A new installment of Journey of a New Christian. Click the “subscribe” button at the end to receive free weekly updates by email. New to the series? This introduction provides an overview.
Setting out to read the Bible in 2020, at age 71, I felt a surge of enthusiasm that reminded me of when I’d started my doctoral program 25 years earlier. Here was a new challenge, something entirely different from anything I had tackled before. The Pastor believed this was God’s explanation to us of His plan for mankind. I was eager to see for myself what that amounted to.
I already knew something about God through examination of my personal history and through prayer. Before I was even aware of Him, He had watched over me and shielded me from danger. He had call me out of a tumultuous life of radical activism and set me on course to the tranquil life I lived now.

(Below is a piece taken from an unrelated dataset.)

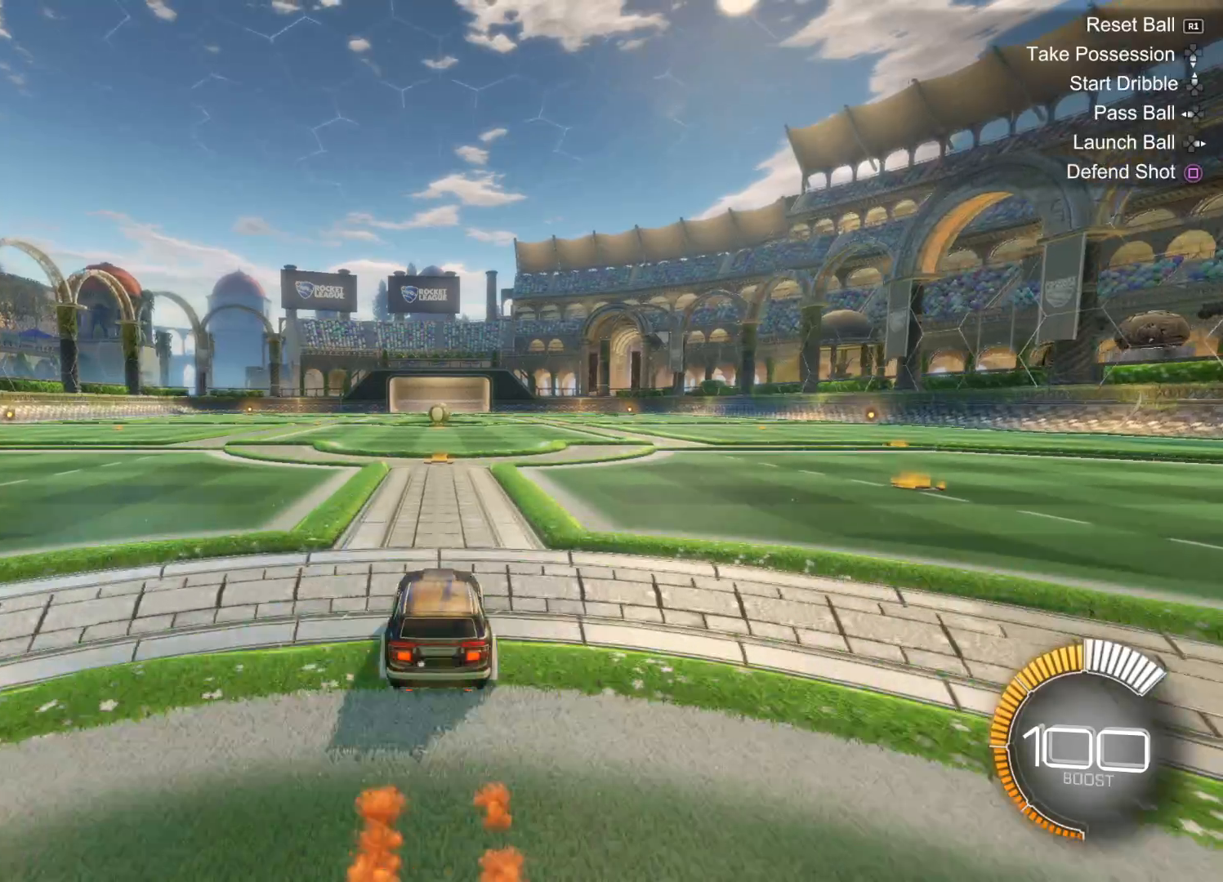
{"buttons": ["TRIANGLE", "R2"], "left_stick": "center", "right_stick": "center", "events": [[50, "CROSS", "down"], [116, "CROSS", "up"], [183, "CROSS", "down"], [300, "CROSS", "up"], [416, "left_stick", "center"], [433, "TRIANGLE", "down"]]}
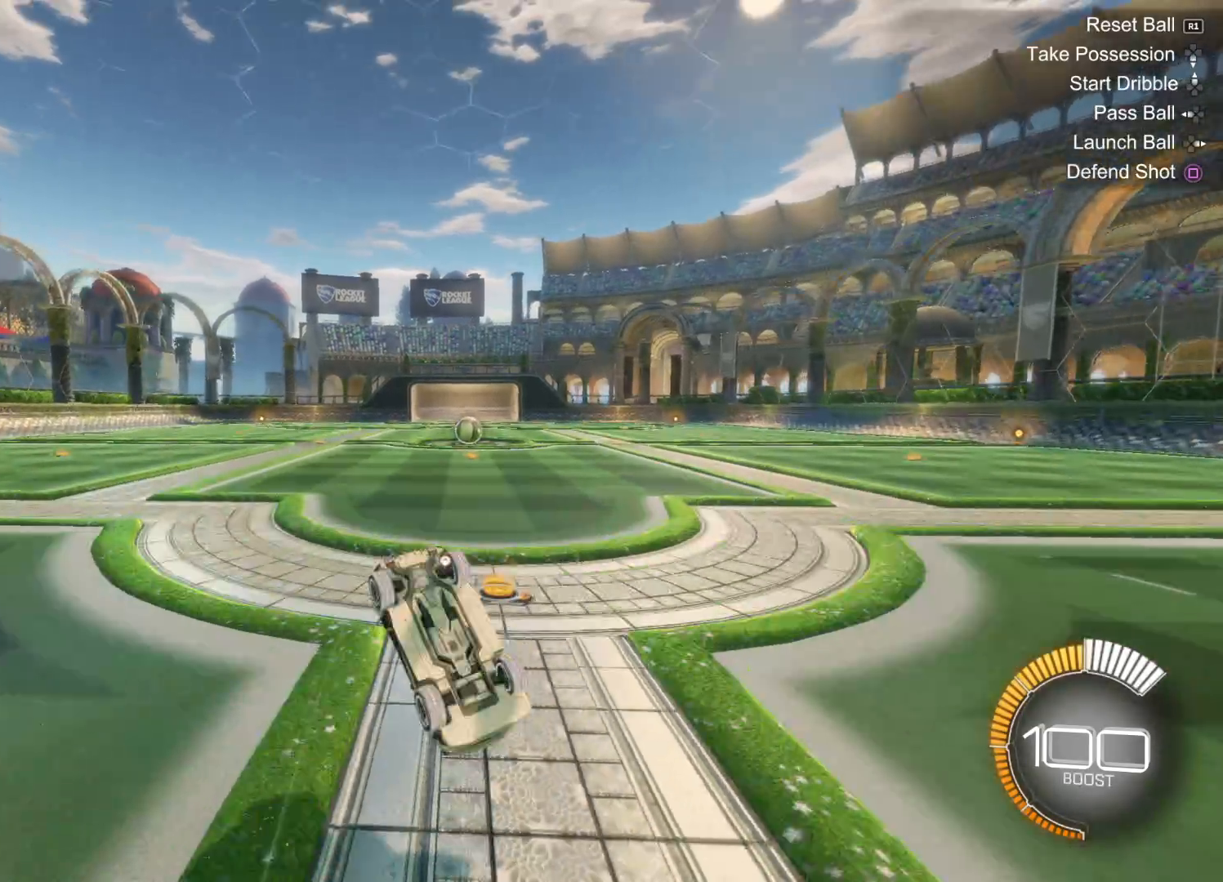
{"buttons": ["R2"], "left_stick": "center", "right_stick": "center", "events": [[16, "TRIANGLE", "up"], [116, "TRIANGLE", "down"], [216, "TRIANGLE", "up"]]}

Since the fall of 2002 I had prayed regularly, in the process learning about God’s will, his timing, and what pleases and displeases him. Through prayer, many of my plans flourished, but a few failed spectacularly. Over a 2-year period (2010-2012) I applied for Dean’s jobs at colleges and universities, prayed over every submission, and was turned down 28 times before being hired on the 29th. But what a blessing it turned out to be, moving across the country to take that 29th job! It was at that destination that I met my wife. It was there that I started attending church and the Pastor opened my eyes to the importance of the Bible. From my experience of prayer I recognize that God not only can see into the future, He is orchestrating my life life in ways I would never have dreamed of.
What I did not understand was why people believed Jesus was His son. In the hope of filling that gap in my Christian knowledge, I started my reading not in Genesis, as someone setting out to read the whole Bible would normally do, but rather with the first mention of Jesus in the gospel of Matthew.

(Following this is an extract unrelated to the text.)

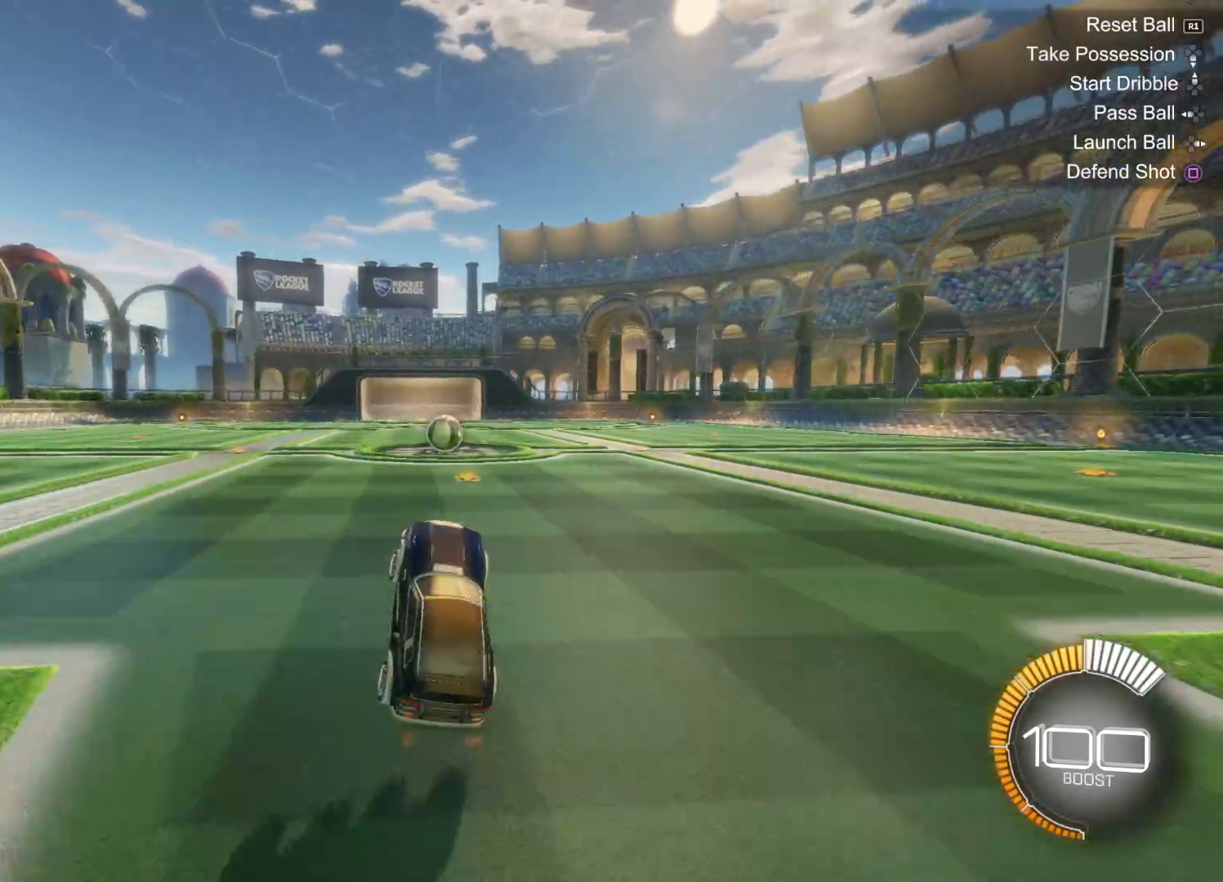
{"buttons": ["CIRCLE", "R2"], "left_stick": "right", "right_stick": "center", "events": [[233, "CIRCLE", "down"], [466, "left_stick", "right"]]}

The story of Jesus’ life was familiar. Every Sunday at my Episcopal boarding school, the Rector would read a passage from one of the gospels. In five years there, I had probably heard nearly everything in them. But now I was reading them on my own, in sequence, to try to understand what I’d missed. I wasn’t studying for a test or waiting for the Rector to stop reading. I was searching for meaning. It was a very different experience.
As narrative, I find the gospels very engaging. Even if you’ve heard them or read them before, you find yourself carried along by the story. But that very fact makes it difficult to dig beneath the surface and figure out what you’re missing.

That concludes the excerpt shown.